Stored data
┌────────
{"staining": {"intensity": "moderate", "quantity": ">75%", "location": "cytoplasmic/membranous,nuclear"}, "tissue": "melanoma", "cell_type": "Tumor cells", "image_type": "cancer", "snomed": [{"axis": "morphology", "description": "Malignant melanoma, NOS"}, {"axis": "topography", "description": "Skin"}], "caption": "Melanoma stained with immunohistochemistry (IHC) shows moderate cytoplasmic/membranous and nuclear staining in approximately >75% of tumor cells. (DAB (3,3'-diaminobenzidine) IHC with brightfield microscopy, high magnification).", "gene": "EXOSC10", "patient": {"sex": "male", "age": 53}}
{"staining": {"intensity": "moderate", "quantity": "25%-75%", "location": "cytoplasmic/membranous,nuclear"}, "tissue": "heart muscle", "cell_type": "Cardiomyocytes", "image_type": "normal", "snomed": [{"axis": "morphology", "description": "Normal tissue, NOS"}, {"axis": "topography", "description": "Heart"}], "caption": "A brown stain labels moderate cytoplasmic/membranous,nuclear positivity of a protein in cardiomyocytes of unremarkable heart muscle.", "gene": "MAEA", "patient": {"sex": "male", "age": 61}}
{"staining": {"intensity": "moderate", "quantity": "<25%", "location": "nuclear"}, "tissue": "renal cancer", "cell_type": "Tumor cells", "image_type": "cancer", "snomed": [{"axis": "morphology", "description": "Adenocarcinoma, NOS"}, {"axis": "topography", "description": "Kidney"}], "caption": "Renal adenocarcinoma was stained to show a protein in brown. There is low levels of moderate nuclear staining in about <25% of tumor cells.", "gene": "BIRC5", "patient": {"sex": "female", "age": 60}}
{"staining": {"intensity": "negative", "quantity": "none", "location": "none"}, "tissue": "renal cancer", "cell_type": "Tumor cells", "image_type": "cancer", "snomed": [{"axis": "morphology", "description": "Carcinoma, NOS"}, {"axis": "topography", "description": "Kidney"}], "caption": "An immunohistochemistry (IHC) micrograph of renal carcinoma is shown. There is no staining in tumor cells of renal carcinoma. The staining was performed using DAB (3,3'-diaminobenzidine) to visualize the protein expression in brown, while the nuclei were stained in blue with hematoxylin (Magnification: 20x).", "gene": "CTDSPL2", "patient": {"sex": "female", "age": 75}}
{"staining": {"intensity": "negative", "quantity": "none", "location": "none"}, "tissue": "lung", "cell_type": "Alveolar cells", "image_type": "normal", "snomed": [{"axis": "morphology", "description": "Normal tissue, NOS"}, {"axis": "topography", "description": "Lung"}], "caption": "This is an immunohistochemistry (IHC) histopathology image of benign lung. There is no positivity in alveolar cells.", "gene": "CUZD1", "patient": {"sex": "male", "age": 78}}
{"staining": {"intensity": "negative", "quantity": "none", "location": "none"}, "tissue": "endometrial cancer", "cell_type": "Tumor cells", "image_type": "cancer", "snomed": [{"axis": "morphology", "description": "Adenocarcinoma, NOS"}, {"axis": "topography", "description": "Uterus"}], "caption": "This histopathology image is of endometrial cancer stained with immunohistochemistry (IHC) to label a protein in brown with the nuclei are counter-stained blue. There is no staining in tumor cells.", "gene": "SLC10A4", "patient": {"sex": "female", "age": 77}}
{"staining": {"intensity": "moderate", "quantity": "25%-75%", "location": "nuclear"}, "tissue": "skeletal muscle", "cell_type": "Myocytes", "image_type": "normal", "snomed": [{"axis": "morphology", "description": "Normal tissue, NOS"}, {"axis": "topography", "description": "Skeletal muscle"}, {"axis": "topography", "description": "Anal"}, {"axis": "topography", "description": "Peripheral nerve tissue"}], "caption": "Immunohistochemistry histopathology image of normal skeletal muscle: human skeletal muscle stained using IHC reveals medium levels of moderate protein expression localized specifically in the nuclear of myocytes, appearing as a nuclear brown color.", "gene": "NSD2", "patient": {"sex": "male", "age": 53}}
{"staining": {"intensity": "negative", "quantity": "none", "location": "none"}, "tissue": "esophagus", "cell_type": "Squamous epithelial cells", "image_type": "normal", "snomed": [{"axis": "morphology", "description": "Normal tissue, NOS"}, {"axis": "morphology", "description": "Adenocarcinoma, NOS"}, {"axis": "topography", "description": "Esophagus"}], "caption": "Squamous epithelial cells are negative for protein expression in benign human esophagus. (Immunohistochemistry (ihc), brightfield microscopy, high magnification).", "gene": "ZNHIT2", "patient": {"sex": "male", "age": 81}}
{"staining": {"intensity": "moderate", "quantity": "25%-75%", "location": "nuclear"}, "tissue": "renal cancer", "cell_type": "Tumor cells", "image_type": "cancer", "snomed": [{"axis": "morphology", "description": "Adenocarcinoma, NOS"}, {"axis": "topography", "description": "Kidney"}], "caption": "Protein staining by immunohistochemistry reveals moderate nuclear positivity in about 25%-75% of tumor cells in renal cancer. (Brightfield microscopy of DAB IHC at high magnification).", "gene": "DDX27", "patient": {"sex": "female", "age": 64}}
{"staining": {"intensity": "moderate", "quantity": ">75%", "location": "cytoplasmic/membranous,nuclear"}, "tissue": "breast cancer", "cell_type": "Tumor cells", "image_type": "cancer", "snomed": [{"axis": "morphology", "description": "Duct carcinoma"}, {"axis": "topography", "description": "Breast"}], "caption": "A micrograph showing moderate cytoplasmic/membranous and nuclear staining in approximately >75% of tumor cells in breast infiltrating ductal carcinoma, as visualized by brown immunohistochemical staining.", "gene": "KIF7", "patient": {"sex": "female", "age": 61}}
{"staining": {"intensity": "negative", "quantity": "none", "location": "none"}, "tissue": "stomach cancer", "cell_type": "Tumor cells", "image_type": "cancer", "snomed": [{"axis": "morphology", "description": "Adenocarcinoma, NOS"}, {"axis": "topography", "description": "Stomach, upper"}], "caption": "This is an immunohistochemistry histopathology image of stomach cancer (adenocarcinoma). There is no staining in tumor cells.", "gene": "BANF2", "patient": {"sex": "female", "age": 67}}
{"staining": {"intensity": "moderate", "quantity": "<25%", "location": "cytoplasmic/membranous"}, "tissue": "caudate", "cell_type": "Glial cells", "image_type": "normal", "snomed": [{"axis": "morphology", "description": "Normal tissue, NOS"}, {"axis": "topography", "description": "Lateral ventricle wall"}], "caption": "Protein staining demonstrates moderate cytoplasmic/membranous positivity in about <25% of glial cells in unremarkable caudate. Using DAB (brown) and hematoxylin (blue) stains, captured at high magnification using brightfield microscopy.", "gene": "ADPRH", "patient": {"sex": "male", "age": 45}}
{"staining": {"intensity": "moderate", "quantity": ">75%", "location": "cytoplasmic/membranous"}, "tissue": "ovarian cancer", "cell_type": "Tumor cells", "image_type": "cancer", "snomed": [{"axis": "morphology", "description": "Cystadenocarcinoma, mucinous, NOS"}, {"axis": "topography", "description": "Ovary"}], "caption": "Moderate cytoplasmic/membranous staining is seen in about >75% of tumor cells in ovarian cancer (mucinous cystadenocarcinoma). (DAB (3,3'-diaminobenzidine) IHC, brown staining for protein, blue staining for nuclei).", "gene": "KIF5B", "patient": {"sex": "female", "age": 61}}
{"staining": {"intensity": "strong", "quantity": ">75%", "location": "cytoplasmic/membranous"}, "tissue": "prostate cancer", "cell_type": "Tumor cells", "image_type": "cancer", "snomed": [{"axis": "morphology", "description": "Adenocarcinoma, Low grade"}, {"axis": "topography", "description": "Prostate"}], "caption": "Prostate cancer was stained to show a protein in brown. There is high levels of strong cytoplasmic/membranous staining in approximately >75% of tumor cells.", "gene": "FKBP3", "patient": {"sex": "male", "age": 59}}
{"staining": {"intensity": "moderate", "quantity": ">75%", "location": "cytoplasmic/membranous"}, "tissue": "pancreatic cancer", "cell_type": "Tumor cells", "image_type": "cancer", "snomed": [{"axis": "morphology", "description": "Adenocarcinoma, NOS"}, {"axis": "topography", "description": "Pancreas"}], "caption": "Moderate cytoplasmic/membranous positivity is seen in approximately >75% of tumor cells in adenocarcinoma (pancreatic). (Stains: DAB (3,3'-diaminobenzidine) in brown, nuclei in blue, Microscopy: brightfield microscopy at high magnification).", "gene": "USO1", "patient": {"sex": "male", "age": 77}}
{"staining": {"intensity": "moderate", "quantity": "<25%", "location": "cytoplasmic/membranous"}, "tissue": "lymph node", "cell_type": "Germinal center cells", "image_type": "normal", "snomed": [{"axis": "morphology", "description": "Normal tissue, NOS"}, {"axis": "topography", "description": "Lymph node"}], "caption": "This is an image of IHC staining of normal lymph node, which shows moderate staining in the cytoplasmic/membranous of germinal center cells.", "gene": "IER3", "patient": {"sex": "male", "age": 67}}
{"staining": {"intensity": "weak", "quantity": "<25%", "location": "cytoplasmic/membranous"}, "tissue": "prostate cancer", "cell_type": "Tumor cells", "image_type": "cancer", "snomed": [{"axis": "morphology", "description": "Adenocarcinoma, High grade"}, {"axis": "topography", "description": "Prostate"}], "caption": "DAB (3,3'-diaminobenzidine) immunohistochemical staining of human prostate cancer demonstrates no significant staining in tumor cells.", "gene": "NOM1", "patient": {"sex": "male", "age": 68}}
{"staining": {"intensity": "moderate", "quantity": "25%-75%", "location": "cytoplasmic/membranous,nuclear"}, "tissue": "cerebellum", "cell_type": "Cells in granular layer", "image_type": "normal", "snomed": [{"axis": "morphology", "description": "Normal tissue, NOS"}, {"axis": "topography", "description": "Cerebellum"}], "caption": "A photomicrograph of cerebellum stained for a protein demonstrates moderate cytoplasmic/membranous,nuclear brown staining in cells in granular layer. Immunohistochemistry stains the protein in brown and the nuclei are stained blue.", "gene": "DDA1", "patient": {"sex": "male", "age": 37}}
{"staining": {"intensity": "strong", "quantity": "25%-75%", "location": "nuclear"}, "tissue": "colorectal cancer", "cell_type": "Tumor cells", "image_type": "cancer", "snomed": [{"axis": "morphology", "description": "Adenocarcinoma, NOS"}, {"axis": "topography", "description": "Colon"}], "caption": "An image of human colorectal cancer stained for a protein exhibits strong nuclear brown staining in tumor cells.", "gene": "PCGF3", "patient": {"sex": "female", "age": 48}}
└────────
__PROBLEM REQUIREMENTS__
Every line in the records above that contains the word "demonstrates" should be copied out.

__TASK RESPONSE__
{"staining": {"intensity": "moderate", "quantity": "<25%", "location": "cytoplasmic/membranous"}, "tissue": "caudate", "cell_type": "Glial cells", "image_type": "normal", "snomed": [{"axis": "morphology", "description": "Normal tissue, NOS"}, {"axis": "topography", "description": "Lateral ventricle wall"}], "caption": "Protein staining demonstrates moderate cytoplasmic/membranous positivity in about <25% of glial cells in unremarkable caudate. Using DAB (brown) and hematoxylin (blue) stains, captured at high magnification using brightfield microscopy.", "gene": "ADPRH", "patient": {"sex": "male", "age": 45}}
{"staining": {"intensity": "weak", "quantity": "<25%", "location": "cytoplasmic/membranous"}, "tissue": "prostate cancer", "cell_type": "Tumor cells", "image_type": "cancer", "snomed": [{"axis": "morphology", "description": "Adenocarcinoma, High grade"}, {"axis": "topography", "description": "Prostate"}], "caption": "DAB (3,3'-diaminobenzidine) immunohistochemical staining of human prostate cancer demonstrates no significant staining in tumor cells.", "gene": "NOM1", "patient": {"sex": "male", "age": 68}}
{"staining": {"intensity": "moderate", "quantity": "25%-75%", "location": "cytoplasmic/membranous,nuclear"}, "tissue": "cerebellum", "cell_type": "Cells in granular layer", "image_type": "normal", "snomed": [{"axis": "morphology", "description": "Normal tissue, NOS"}, {"axis": "topography", "description": "Cerebellum"}], "caption": "A photomicrograph of cerebellum stained for a protein demonstrates moderate cytoplasmic/membranous,nuclear brown staining in cells in granular layer. Immunohistochemistry stains the protein in brown and the nuclei are stained blue.", "gene": "DDA1", "patient": {"sex": "male", "age": 37}}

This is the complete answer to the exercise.